[THE INPUT Boundary: Start]

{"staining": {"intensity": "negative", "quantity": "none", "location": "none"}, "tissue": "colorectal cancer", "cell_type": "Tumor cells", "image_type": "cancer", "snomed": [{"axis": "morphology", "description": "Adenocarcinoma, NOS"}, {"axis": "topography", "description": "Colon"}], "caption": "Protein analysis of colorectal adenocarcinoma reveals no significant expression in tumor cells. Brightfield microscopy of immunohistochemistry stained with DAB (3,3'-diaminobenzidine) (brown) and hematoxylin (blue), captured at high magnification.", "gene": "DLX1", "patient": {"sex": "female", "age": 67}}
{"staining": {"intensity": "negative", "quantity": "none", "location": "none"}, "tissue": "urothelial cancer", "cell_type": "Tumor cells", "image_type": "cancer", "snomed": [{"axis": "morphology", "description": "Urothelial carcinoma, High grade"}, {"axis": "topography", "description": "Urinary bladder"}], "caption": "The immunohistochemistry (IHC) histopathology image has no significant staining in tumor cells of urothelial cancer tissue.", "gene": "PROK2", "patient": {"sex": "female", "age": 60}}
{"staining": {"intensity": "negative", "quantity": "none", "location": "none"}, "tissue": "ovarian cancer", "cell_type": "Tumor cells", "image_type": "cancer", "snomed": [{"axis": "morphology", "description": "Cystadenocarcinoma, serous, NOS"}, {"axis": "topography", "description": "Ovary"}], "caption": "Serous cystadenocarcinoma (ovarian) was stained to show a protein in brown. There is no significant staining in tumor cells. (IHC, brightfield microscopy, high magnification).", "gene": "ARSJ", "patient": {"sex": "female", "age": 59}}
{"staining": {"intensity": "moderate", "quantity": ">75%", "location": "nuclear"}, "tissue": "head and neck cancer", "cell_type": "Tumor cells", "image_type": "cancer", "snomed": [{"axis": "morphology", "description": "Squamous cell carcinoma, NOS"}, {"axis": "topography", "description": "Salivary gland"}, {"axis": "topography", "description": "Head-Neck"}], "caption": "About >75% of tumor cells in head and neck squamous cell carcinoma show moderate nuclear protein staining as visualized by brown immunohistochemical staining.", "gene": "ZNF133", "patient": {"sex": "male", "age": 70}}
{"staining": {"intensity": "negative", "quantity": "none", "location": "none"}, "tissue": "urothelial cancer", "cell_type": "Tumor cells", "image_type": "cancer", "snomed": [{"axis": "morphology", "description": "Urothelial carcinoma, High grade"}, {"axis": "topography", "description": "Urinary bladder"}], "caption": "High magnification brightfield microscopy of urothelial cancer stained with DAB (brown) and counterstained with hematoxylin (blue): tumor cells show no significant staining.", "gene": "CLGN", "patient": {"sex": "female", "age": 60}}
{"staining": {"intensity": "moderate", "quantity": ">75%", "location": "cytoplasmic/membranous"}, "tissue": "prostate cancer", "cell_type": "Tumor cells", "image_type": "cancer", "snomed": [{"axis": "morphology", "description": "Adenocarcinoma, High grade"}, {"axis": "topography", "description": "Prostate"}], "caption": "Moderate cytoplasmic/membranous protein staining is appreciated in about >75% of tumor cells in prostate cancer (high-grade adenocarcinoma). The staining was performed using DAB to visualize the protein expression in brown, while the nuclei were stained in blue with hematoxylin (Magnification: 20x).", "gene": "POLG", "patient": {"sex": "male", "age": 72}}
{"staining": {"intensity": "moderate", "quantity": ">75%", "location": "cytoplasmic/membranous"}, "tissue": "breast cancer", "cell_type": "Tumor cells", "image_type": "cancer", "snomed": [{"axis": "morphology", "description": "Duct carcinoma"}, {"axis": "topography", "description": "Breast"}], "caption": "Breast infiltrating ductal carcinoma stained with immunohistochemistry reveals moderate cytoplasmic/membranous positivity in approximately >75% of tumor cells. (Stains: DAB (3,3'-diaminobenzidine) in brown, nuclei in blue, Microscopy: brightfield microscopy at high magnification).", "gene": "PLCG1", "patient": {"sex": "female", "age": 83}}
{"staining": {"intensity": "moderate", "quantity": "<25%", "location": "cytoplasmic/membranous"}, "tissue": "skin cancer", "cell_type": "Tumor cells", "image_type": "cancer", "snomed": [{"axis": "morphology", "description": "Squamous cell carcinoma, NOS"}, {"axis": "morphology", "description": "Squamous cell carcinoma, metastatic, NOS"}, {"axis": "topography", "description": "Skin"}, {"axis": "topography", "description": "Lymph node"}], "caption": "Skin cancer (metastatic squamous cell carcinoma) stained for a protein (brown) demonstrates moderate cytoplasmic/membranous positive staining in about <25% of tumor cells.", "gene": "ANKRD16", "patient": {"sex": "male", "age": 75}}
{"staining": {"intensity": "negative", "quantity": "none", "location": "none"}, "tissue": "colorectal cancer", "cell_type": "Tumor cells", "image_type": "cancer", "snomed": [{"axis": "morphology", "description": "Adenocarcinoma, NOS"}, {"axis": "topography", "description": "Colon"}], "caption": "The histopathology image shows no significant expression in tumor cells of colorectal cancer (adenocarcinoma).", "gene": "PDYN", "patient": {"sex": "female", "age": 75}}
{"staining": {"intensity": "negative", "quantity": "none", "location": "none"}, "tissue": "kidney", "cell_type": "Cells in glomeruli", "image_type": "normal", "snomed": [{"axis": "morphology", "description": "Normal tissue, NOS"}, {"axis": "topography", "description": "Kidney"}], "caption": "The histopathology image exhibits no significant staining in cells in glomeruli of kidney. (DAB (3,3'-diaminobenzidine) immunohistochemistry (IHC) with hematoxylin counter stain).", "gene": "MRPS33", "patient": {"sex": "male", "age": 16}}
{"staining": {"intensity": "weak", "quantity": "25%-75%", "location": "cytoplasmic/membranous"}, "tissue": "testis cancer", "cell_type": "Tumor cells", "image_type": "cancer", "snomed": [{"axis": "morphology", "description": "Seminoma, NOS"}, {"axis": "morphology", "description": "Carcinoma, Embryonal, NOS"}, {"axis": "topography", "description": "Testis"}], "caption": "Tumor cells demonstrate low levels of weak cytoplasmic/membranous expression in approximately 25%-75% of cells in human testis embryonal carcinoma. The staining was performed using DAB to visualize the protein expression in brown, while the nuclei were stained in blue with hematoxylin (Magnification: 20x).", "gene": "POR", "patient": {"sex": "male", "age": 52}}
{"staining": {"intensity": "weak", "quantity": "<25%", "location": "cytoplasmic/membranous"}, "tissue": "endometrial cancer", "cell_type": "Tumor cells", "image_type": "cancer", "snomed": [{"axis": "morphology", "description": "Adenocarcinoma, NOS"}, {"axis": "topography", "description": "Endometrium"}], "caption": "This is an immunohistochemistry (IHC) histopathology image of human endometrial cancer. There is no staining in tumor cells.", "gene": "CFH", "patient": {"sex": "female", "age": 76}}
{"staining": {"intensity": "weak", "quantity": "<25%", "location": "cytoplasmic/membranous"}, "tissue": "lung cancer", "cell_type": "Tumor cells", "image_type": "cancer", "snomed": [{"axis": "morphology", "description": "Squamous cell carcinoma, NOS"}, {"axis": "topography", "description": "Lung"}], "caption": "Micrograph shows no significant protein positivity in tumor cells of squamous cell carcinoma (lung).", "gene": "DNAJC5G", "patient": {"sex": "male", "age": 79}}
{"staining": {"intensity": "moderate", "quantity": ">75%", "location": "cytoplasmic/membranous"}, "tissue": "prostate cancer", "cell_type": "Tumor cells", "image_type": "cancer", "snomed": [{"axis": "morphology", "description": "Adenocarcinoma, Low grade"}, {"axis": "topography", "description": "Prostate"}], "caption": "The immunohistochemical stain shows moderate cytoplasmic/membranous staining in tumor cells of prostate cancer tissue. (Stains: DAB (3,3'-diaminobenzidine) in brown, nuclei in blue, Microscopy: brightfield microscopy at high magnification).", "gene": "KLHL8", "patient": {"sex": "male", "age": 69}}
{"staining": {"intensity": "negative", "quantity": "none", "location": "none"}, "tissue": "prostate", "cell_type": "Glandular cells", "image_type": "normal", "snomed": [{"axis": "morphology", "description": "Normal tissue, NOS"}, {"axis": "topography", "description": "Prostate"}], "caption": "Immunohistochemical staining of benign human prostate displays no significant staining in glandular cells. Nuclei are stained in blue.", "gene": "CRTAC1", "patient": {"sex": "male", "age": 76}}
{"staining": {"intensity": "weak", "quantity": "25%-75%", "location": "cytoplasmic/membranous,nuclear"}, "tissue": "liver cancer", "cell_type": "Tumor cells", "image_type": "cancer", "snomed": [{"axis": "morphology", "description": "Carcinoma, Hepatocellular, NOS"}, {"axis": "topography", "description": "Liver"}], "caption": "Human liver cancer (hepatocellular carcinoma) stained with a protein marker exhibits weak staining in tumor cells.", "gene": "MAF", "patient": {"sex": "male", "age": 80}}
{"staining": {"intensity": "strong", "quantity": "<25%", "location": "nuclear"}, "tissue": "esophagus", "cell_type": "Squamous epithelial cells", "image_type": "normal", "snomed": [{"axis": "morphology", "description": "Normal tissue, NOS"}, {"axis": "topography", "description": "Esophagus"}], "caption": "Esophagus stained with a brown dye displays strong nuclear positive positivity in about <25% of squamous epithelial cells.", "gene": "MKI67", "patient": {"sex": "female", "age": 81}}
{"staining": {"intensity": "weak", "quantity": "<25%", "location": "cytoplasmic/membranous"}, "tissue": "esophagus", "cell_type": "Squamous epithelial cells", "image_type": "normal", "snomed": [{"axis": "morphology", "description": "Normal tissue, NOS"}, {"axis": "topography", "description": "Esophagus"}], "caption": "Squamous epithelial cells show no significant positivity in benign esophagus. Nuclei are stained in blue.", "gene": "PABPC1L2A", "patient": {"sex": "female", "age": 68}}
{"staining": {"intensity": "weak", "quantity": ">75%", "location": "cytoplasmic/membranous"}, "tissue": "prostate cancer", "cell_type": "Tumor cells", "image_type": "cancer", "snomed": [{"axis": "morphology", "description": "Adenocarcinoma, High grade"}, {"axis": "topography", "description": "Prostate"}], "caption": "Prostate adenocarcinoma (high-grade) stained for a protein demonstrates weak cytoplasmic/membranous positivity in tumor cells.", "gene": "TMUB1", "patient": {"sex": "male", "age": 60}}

[THE INPUT Boundary: End]

= PROBLEM TO WORK ON =
Using the records above, restate word for word the lines from the one with "cells in head" through the one with "magnification brightfield microscopy", both included.

= WORKED SOLUTION =
{"staining": {"intensity": "moderate", "quantity": ">75%", "location": "nuclear"}, "tissue": "head and neck cancer", "cell_type": "Tumor cells", "image_type": "cancer", "snomed": [{"axis": "morphology", "description": "Squamous cell carcinoma, NOS"}, {"axis": "topography", "description": "Salivary gland"}, {"axis": "topography", "description": "Head-Neck"}], "caption": "About >75% of tumor cells in head and neck squamous cell carcinoma show moderate nuclear protein staining as visualized by brown immunohistochemical staining.", "gene": "ZNF133", "patient": {"sex": "male", "age": 70}}
{"staining": {"intensity": "negative", "quantity": "none", "location": "none"}, "tissue": "urothelial cancer", "cell_type": "Tumor cells", "image_type": "cancer", "snomed": [{"axis": "morphology", "description": "Urothelial carcinoma, High grade"}, {"axis": "topography", "description": "Urinary bladder"}], "caption": "High magnification brightfield microscopy of urothelial cancer stained with DAB (brown) and counterstained with hematoxylin (blue): tumor cells show no significant staining.", "gene": "CLGN", "patient": {"sex": "female", "age": 60}}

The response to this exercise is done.